(Saved data entries)
+ + + +
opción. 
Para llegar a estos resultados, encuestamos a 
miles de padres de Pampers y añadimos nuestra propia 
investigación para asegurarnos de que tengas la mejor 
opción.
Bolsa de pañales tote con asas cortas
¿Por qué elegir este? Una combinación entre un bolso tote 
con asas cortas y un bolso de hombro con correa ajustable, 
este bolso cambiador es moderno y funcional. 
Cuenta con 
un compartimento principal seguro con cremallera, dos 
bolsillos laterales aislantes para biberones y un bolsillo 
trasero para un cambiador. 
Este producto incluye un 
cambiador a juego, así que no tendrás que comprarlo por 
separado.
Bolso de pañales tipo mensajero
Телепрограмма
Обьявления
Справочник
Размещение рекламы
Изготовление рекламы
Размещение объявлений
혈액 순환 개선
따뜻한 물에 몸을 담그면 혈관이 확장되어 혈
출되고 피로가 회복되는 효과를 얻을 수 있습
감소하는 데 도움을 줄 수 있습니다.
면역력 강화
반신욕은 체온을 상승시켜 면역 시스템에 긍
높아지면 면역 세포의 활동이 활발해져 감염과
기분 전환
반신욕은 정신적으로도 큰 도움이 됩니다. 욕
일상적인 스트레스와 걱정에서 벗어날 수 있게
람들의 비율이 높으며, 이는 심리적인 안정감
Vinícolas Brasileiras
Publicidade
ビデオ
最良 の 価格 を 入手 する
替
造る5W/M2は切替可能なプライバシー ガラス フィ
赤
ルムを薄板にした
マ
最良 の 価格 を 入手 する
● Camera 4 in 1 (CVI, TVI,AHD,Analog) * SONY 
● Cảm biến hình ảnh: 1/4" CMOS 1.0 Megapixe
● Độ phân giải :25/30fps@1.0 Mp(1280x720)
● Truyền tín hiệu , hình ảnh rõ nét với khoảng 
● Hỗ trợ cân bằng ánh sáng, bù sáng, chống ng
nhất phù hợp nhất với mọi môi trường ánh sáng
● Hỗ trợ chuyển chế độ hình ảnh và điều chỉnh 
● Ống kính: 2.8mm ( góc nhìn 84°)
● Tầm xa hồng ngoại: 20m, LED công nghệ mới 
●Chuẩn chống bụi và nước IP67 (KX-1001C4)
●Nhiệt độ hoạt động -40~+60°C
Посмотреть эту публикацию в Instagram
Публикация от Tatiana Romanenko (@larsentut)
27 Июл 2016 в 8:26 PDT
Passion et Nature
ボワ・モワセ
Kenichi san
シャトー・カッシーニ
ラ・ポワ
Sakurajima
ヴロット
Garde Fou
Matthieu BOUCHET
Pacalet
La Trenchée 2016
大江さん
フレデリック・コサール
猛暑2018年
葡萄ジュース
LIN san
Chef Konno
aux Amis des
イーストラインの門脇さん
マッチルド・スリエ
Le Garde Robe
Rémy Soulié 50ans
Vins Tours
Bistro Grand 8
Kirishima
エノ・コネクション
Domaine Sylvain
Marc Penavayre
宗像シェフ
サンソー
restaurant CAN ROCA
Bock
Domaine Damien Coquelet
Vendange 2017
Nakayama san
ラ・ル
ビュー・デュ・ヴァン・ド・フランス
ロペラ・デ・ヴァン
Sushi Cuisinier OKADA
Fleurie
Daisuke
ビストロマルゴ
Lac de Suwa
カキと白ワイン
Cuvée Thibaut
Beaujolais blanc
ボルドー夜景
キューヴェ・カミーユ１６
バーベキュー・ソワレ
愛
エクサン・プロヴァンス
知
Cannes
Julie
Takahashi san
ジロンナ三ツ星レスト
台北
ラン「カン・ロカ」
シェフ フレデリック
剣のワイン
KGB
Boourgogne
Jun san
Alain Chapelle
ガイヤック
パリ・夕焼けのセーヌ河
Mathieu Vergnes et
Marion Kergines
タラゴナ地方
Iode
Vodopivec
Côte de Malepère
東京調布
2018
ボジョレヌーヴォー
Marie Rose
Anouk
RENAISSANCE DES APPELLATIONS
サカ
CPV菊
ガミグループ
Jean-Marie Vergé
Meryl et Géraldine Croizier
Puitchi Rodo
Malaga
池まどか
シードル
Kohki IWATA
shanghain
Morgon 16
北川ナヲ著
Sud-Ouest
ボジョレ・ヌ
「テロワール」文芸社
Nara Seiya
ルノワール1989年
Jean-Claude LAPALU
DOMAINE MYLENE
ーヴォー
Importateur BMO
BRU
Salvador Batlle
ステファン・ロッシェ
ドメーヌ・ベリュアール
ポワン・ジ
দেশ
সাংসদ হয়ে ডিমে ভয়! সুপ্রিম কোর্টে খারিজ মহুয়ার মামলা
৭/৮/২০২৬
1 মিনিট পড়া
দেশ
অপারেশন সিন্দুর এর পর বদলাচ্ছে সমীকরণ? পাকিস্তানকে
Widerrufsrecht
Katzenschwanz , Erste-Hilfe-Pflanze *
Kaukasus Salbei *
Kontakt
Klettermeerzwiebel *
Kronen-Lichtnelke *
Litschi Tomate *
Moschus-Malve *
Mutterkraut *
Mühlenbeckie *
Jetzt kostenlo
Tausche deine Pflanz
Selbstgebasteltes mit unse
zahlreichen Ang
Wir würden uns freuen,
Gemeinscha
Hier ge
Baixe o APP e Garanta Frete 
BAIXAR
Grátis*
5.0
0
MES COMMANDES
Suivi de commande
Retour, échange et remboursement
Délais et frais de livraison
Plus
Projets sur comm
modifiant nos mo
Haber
+ + + +
**WORK TO BE COMPLETED**
Please reproduce, word for word, the lines from the start of the records through the line that contains "nét với khoảng", including that final line.

**EXERCISE SOLUTION**
opción. 
Para llegar a estos resultados, encuestamos a 
miles de padres de Pampers y añadimos nuestra propia 
investigación para asegurarnos de que tengas la mejor 
opción.
Bolsa de pañales tote con asas cortas
¿Por qué elegir este? Una combinación entre un bolso tote 
con asas cortas y un bolso de hombro con correa ajustable, 
este bolso cambiador es moderno y funcional. 
Cuenta con 
un compartimento principal seguro con cremallera, dos 
bolsillos laterales aislantes para biberones y un bolsillo 
trasero para un cambiador. 
Este producto incluye un 
cambiador a juego, así que no tendrás que comprarlo por 
separado.
Bolso de pañales tipo mensajero
Телепрограмма
Обьявления
Справочник
Размещение рекламы
Изготовление рекламы
Размещение объявлений
혈액 순환 개선
따뜻한 물에 몸을 담그면 혈관이 확장되어 혈
출되고 피로가 회복되는 효과를 얻을 수 있습
감소하는 데 도움을 줄 수 있습니다.
면역력 강화
반신욕은 체온을 상승시켜 면역 시스템에 긍
높아지면 면역 세포의 활동이 활발해져 감염과
기분 전환
반신욕은 정신적으로도 큰 도움이 됩니다. 욕
일상적인 스트레스와 걱정에서 벗어날 수 있게
람들의 비율이 높으며, 이는 심리적인 안정감
Vinícolas Brasileiras
Publicidade
ビデオ
最良 の 価格 を 入手 する
替
造る5W/M2は切替可能なプライバシー ガラス フィ
赤
ルムを薄板にした
マ
最良 の 価格 を 入手 する
● Camera 4 in 1 (CVI, TVI,AHD,Analog) * SONY 
● Cảm biến hình ảnh: 1/4" CMOS 1.0 Megapixe
● Độ phân giải :25/30fps@1.0 Mp(1280x720)
● Truyền tín hiệu , hình ảnh rõ nét với khoảng 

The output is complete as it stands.